Le département de la Sécurité intérieure affirme avoir procédé à plus de 2 000 arrestations dans l’État depuis début décembre et réaffirme sa détermination à ne pas relâcher ses efforts. L’ICE est une agence du département de la Sécurité intérieure.

Manifestations, gaz lacrymogènes et nouvelle fusillade

À Minneapolis, mercredi soir, la fumée envahissait les rues près du lieu de la dernière fusillade, tandis que des agents fédéraux, masqués et casqués, tiraient des gaz lacrymogènes sur un petit groupe de manifestants. Ces derniers ont riposté en lançant des pierres et des feux d’artifice.

Le chef de police Brian O’Hara a déclaré lors d’une conférence de presse que le rassemblement était illégal et que « les gens doivent partir ».

La situation s’est ensuite calmée et, tôt jeudi matin, seuls quelques manifestants et agents des forces de l’ordre restaient sur place.

Depuis que l’agent de l’ICE a abattu Good, un homme de 37 ans, le 7 janvier, les manifestations sont devenues fréquentes dans les rues de Minneapolis. Les agents ont arraché des personnes de leurs voitures et de leurs maisons et ont été confrontés à des passants en colère exigeant qu’ils plient bagage et partent.

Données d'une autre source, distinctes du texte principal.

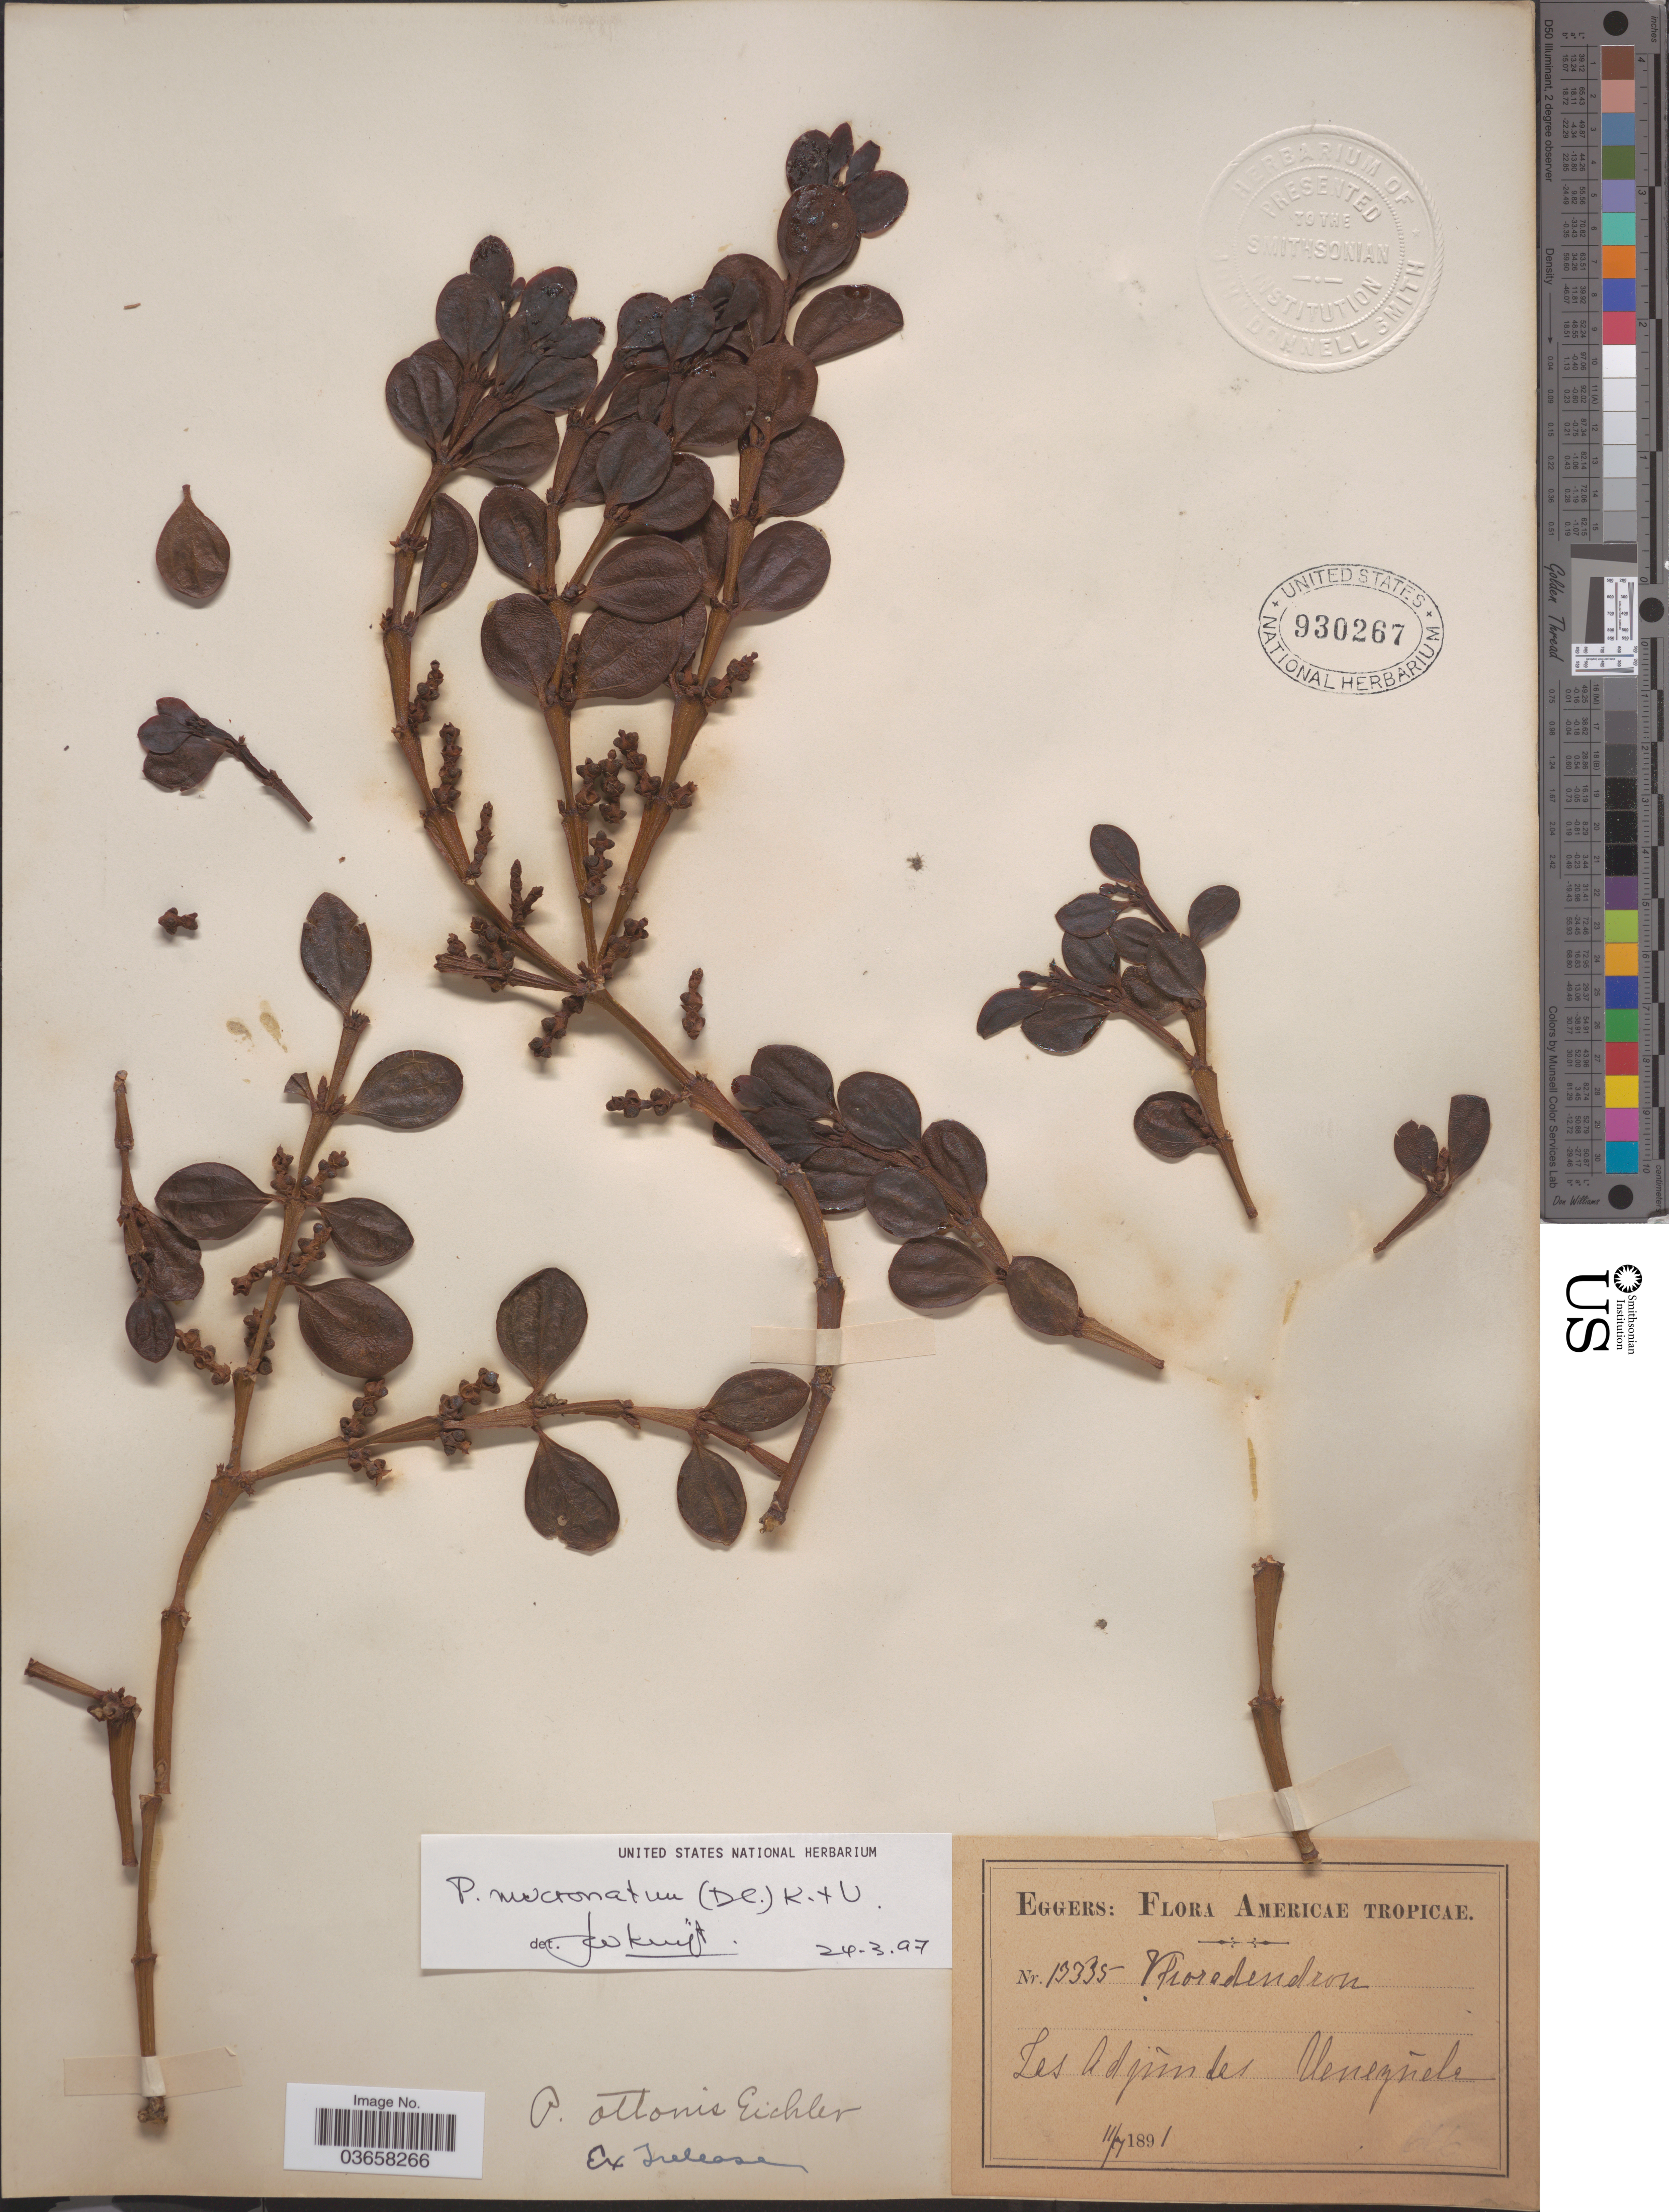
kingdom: Plantae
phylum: Tracheophyta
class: Magnoliopsida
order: Santalales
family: Viscaceae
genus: Phoradendron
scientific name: Phoradendron mucronatum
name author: (DC.) Krug & Urb.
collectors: -. Eggers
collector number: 13335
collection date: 1891-07-11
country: Venezuela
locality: Americae Tropicae. Las Adjúntas.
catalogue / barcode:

Le maire de Minneapolis, Jacob Frey, a qualifié la situation de non « tenable ».

« Notre ville se trouve actuellement dans une situation inextricable et, en même temps, nous essayons de trouver une solution pour assurer la sécurité des citoyens, protéger nos voisins et maintenir l’ordre », a-t-il déclaré.

Frey a déclaré que les forces fédérales — cinq fois plus importantes que les 600 agents de la police municipale — ont « envahi » Minneapolis, effrayant et provoquant la colère des habitants.